The significant amount of related literature found during the review period led to identifying numerous issues and implications. Many of the concepts raised during the preparation of this report are interrelated.
2.1 Big Picture Influencers
Many larger societal and technological trends have implications to TMC operations, oftentimes driving the ITS trends. At the most overarching level, the proliferation of mobile communications is revolutionizing many aspects of our lives. Mobile communications can generate large volumes of data used by TMCs, transmit that data almost instantaneously, allow travelers to access TMC-generated information almost continuously, and even provide more convenient platforms to monitor, test, and maintain field devices and other TMC equipment. The advances in mobile communication are based on the technology advances in mobile communications networks, advancing from third generation (3G/GSM) to fourth generation (4G) technologies in 2011. The bandwidth and speed enhancements of each new generation of the mobile network are significant. The next generation (5G) will provide another increase in capabilities, likely geared toward intelligent networks that can handle billions of connected devices and remain stable and reliable. A closely related influence is the rise of social media. The public is beginning to expect personalized two-way communication that they can interact with, not only from commercial enterprises, but from their governments as well. Overall, computing continues to advance, such as sophistication in analysis and prediction for decision support systems and automation tools, ability to process massive amounts of data from varied sources extremely quickly, and potential to function and store information in a distributed cloud environment.
Another general influence is changes to funding opportunities. As capital budgets shrink, there will be increasing emphasis on systems management and operations over traditional construction projects. While this generally favors operations, it may be increasingly difficult to fund ITS system expansion, especially in areas where ITS infrastructure construction has been integrated with major roadway work. Funding is also increasingly being tied to performance monitoring and management. While there are established measures for things such as pavement roughness, TMC systems may need to identify appropriate measures of effectiveness for such amorphous things as driver satisfaction over “tweeted” construction updates. Also, even when data is collected on output measures (such as number of service patrol stops) and outcomes (such as travel time reliability and incident duration), those performance measures are not always used to report system performance or to manage the operations of agencies.
New funding sources will also be necessary to replace shrinking gas tax revenues. Not only are vehicles becoming more efficient, but also alternatively fueled vehicles reduce the correlation between vehicle miles traveled and gas consumption. Raising gas taxes is also politically unpalatable in most locations. One potential method of generating revenue is pricing, which includes both traditional fixed rate tolling and other applications such as congestion pricing zones. TMC systems may be integrated with the payment systems and variable toll displays, increasing requirements for system reliability and security.
Vehicle-based systems are also on the horizon for influencing TMC operations. Car manufacturers, governments, and research institutions are collaborating on a range of connected vehicle technologies. The vehicle-to-infrastructure initiatives, such as Road Weather Management, are most likely to just begin to influence TMC operations within the next 10 years. Factory-installed vehicle sensors that continuously collect data on vehicle conditions such as headlights and windshield wipers, along with measurements on ambient temperature, pressure, and humidity, will provide accurate and real-time information to help TMCs reduce the number and severity of weather-related traffic incidents. The manner in which drivers and vehicles interact with the roadways could begin to change near the end of the 10 year window, as various levels of autonomous vehicle technologies begin to get introduced and “super cruise control systems” and other robotic technologies gain market penetration. Finally, the proliferation of technology resident and carried into the vehicle has set up a scenario where distracted driving will likely continue to be a concern.

_TO-DO LIST_
1. According to the passage on influences on TMC operations, what can mobile communications do? List each capability it names.
2. Carry the passage on influences on TMC operations forward from its final sentence.

_COLLECTED MATERIAL_
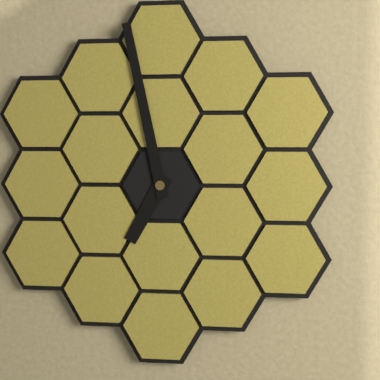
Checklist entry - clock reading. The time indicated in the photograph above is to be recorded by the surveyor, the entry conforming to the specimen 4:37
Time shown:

_TASK RESPONSES_
1.
- Generate large volumes of data used by TMCs
- Transmit that data almost instantaneously
- Allow travelers to access TMC-generated information almost continuously
- Provide more convenient platforms to monitor, test, and maintain field devices and other TMC equipment

2.
Primary groupings of the technology trends (in no particular order) are as follows:
- Data and Communications;
- Connected Vehicle;
- Agency Processes;
- Control Technologies; and
- Traveler Information.
Highlights of each category are described in the sections below.
2.2 Data and Communications Category
Within the data category, a major trend is the rise of third-party involvement in ITS data. Third parties not only provide a wide and varied stream of data to TMC operators, they also consume data provided by TMCs for their own applications and distribution channels. This requires defining institutional responsibilities for the public and private sectors, such as requirements for quality control of data. In the longer term, the involvement of third parties in the traditional TMC roles of collecting and distributing data may lead to a shift in focus of TMC operations to a more exclusive traffic management role. However, TMCs will need to continue collecting data that is not of commercial interest, such as vehicle volume and weight data used in pavement and bridge management. A common theme in ITS data is the need to process, manage, analyze, validate, display, share, and store the increasing diversity, content, and coverage of data streams, including those representing the driver perspective. As multi-sourced data is made available and shared across agencies, the need arises for increased data storage and archiving capability. A potential solution is to rely on cloud servers for data management. Eventually, high-capacity, low latency, mesh or wide-area networks will provide virtually ubiquitous coverage that could be leveraged by TMC operators and others to collect and distribute data. With the development of next- generation wireless networks comes the opportunity for efficient data transfer and increased geographic coverage of rural freeways and arterials.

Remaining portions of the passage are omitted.